Besides his newish spectacles—the image above appears on the back of his RickPAC political action committee business card—Perry was a little less buttoned-down Tuesday than during his governor days, clad in a patterned sport coat and slacks instead of his usual dark suit. But the talk he delivered to the World Affairs Council of Dallas/Fort Worth was vintage Perry—one part Winston Churchill, one part Elmer Gantry.

The country’s feeling pessimistic with a lack of strong leadership, he said, and changes are called for, pronto. Chief among them: cut corporate tax rates (which he said would lift wages); scrap excess regulation; and let the states flourish as laboratories of innovation. Perry also ripped President Obama’s “delusional” foreign policy, likening 2015 to 1979, when the country was demoralized and militarily weak.

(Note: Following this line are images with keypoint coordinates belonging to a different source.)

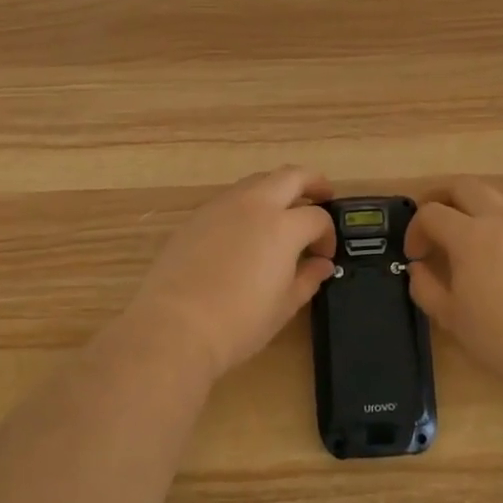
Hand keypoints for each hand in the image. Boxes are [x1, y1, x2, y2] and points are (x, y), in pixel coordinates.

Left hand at [126, 166, 336, 382]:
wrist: (174, 327)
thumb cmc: (238, 322)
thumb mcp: (284, 305)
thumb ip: (308, 278)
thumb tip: (321, 264)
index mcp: (283, 226)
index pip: (317, 217)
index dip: (328, 235)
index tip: (324, 255)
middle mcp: (255, 204)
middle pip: (292, 175)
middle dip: (313, 182)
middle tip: (324, 196)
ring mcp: (223, 205)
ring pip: (260, 180)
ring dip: (279, 188)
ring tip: (285, 211)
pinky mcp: (198, 215)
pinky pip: (233, 196)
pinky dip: (250, 202)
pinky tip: (248, 227)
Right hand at [404, 177, 502, 393]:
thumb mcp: (452, 318)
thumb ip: (426, 288)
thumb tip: (418, 268)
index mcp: (471, 235)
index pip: (432, 212)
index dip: (415, 229)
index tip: (415, 256)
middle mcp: (501, 220)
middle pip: (464, 186)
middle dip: (441, 198)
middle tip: (432, 224)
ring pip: (494, 198)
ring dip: (472, 208)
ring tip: (465, 241)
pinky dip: (498, 227)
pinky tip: (499, 261)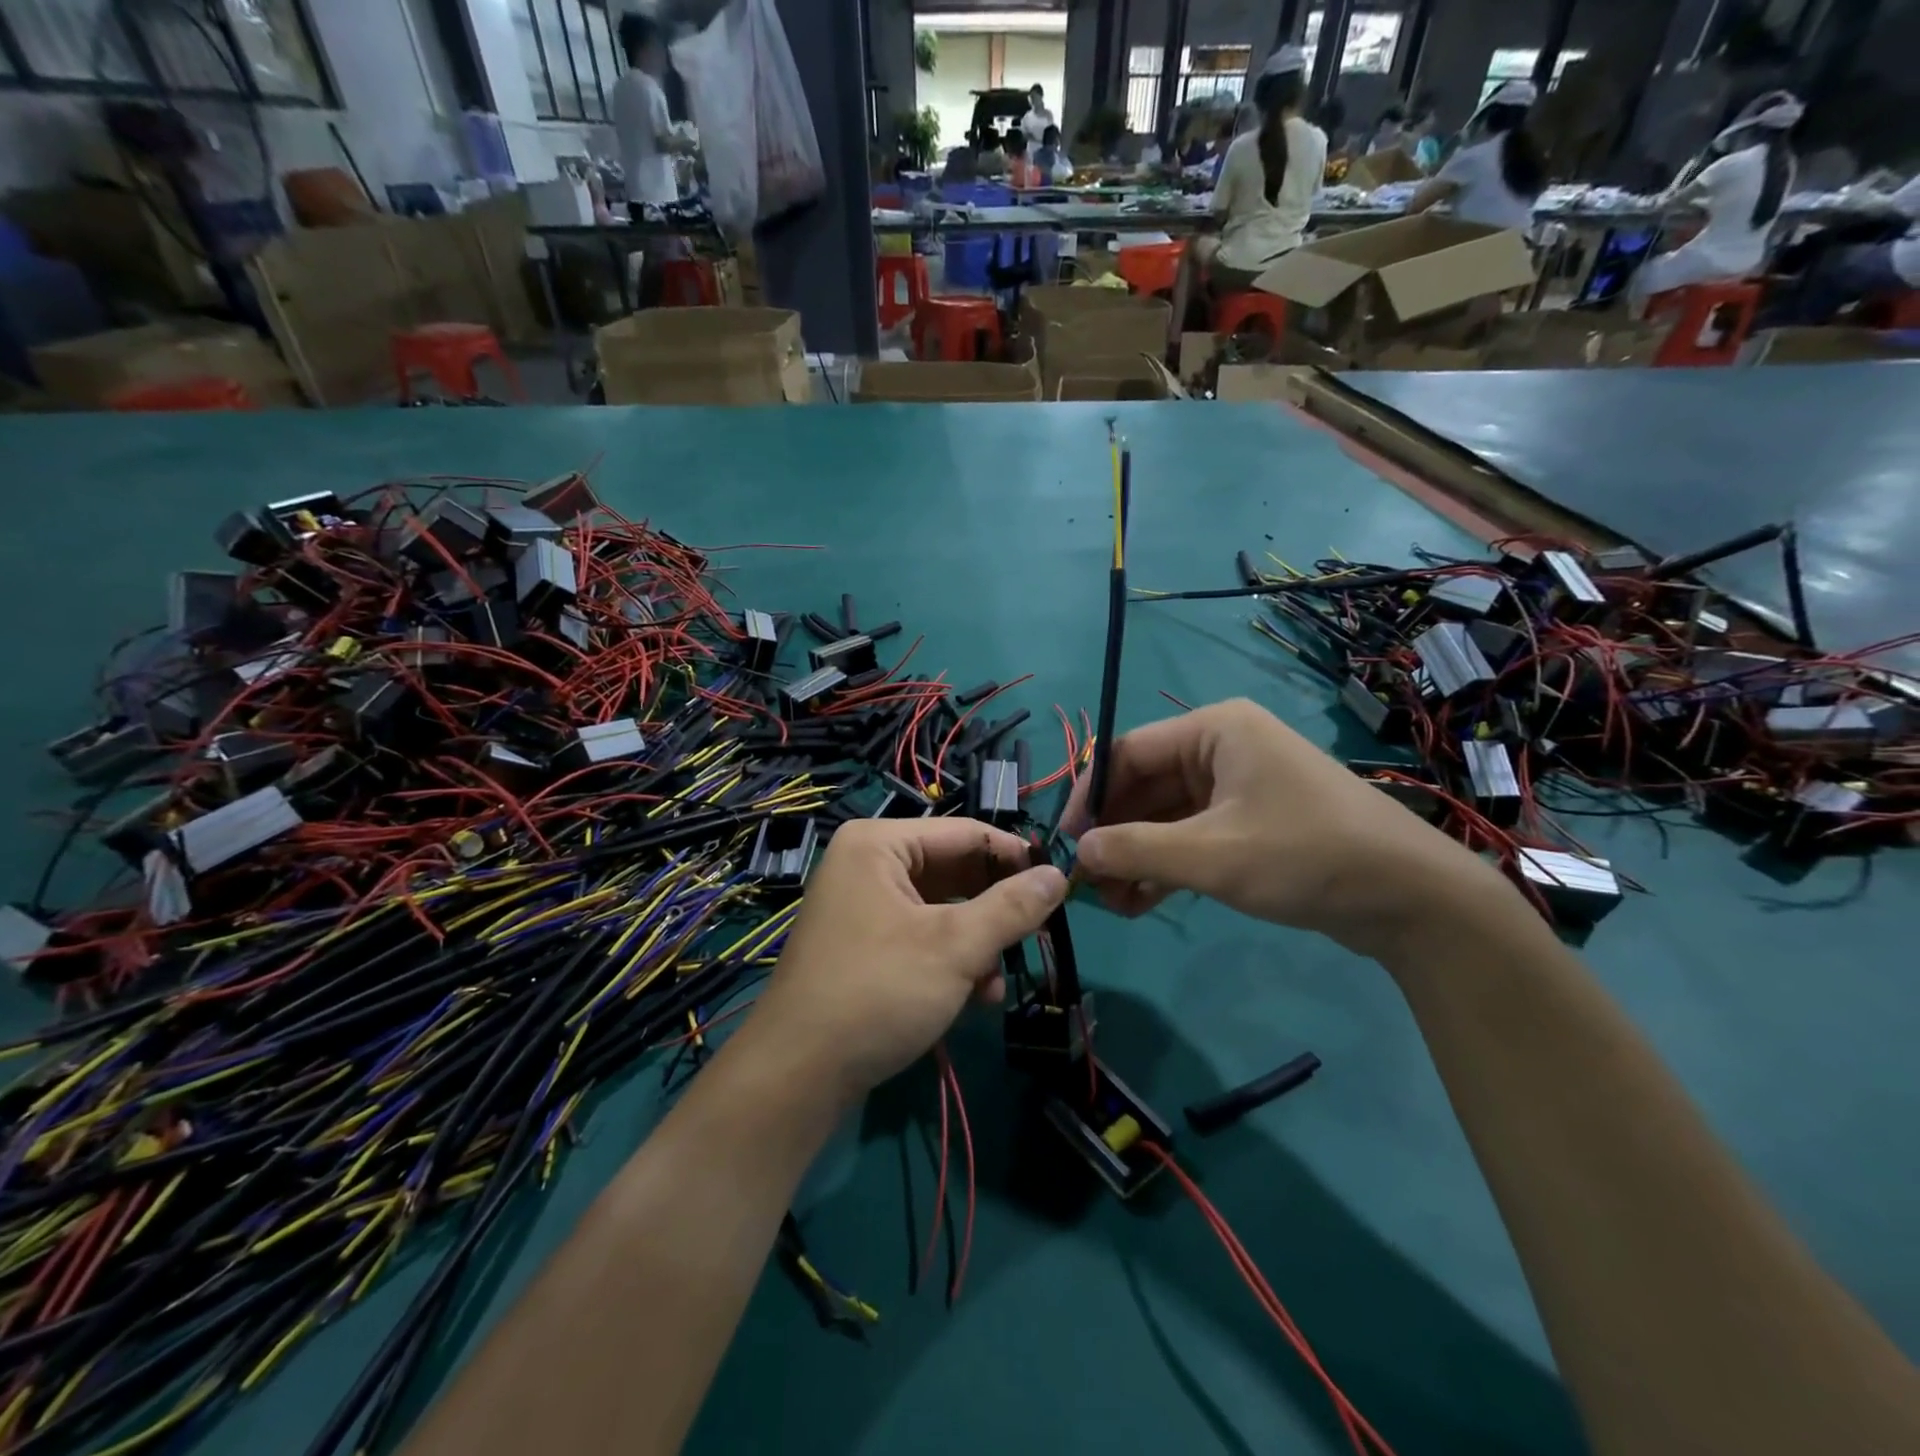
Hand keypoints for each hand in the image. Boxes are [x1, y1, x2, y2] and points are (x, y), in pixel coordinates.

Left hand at [743, 818, 1066, 1106]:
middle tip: (1038, 938)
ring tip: (996, 984)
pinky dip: (952, 961)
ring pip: (943, 909)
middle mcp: (868, 864)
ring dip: (978, 944)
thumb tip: (1059, 875)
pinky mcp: (865, 944)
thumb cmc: (877, 992)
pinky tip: (974, 998)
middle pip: (955, 871)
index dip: (1016, 858)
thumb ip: (1012, 907)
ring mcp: (863, 905)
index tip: (1060, 888)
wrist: (797, 1076)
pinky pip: (922, 936)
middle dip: (995, 910)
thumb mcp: (954, 947)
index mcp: (880, 844)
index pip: (966, 833)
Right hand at [1061, 698, 1499, 956]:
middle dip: (1114, 834)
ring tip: (1112, 903)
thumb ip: (1134, 849)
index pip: (1127, 752)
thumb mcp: (1210, 855)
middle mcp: (1223, 748)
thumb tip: (1076, 854)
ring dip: (1136, 856)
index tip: (1063, 842)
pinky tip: (1142, 901)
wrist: (1412, 899)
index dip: (1089, 796)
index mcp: (1214, 730)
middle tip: (1087, 883)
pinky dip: (1166, 864)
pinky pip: (1191, 835)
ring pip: (1165, 816)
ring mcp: (1238, 786)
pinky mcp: (1251, 822)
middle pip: (1144, 785)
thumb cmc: (1306, 855)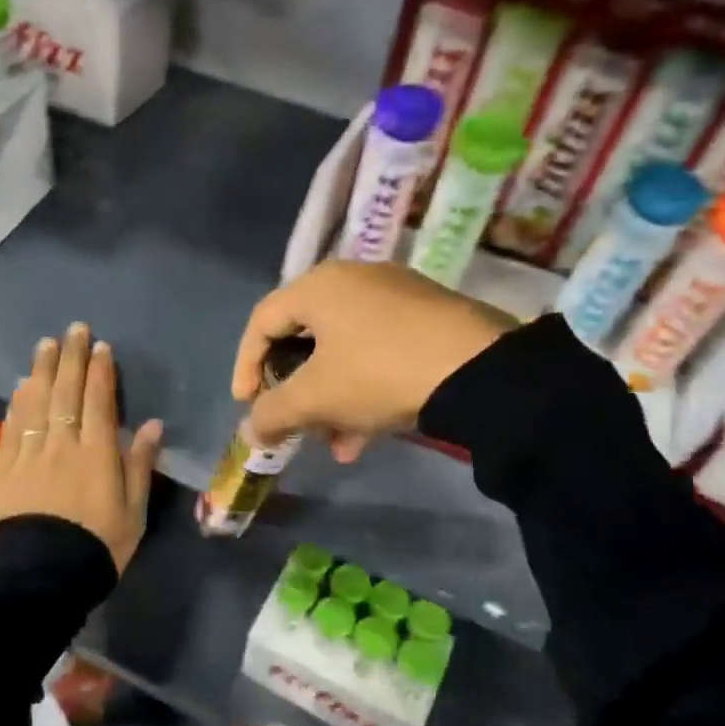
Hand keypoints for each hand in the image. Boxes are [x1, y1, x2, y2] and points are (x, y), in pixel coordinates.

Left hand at [0, 322, 163, 572]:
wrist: (41, 580)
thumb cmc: (97, 548)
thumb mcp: (133, 513)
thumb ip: (139, 465)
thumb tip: (151, 425)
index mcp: (97, 455)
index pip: (98, 402)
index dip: (100, 372)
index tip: (100, 347)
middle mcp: (62, 445)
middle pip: (66, 393)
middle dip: (71, 358)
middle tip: (74, 329)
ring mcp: (29, 456)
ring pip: (36, 403)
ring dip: (42, 371)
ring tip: (45, 345)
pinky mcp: (4, 471)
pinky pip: (12, 427)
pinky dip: (18, 403)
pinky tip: (21, 386)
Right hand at [232, 260, 514, 459]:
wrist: (478, 369)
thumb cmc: (378, 372)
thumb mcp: (316, 397)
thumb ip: (273, 413)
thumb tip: (251, 432)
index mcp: (319, 285)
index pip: (262, 322)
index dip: (246, 367)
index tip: (247, 406)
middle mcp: (353, 280)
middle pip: (305, 340)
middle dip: (296, 394)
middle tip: (294, 427)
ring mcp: (395, 296)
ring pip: (344, 353)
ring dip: (331, 402)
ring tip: (337, 446)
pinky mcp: (427, 317)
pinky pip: (377, 353)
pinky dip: (364, 391)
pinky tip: (367, 436)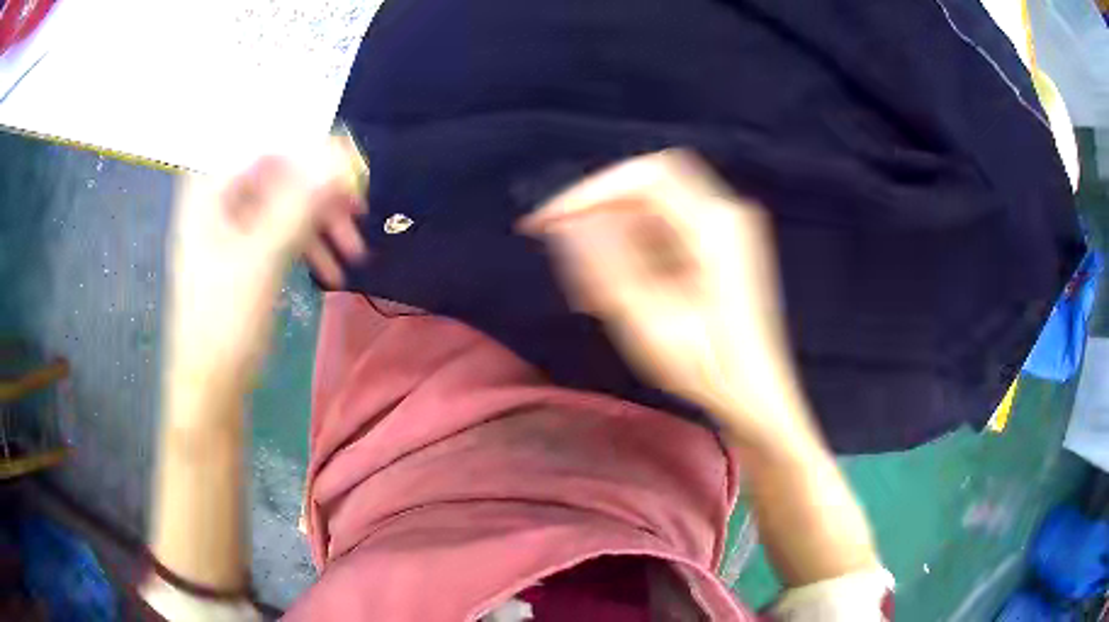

If—more likely when—Perry announces his GOP presidential bid, he’ll tout as he did yesterday the success Texas enjoyed during his years as governor. Mainly: 1.5 million jobs created between ’07 and ’14, while the other states lost 400,000. He’ll also cite his executive experience during times of crisis, including the Hurricane Rita evacuation.

Compared to newbie legislators running for president, those credentials are not unimpressive, especially when they’re reeled off in Perry’s folksy, plainspoken style. When someone asked him how he liked retirement, for example, Perry said, “I looked at him like a dog that heard a funny noise.” And, before he jump-started the state’s economic development efforts in the early 2000s, he contended, Ann Richards’ approach to attracting new jobs had been, “Y’all come! It’s great down here!”

As entertaining as he might be to listen to, in the end Perry’s biggest problem may also be Jeb Bush’s: burnout among the electorate on Texas and Texans (and Bushes) in the wake of the eight-year presidency of George W. Not sure any amount of boning up on the issues—or new pairs of glasses—will be able to overcome that.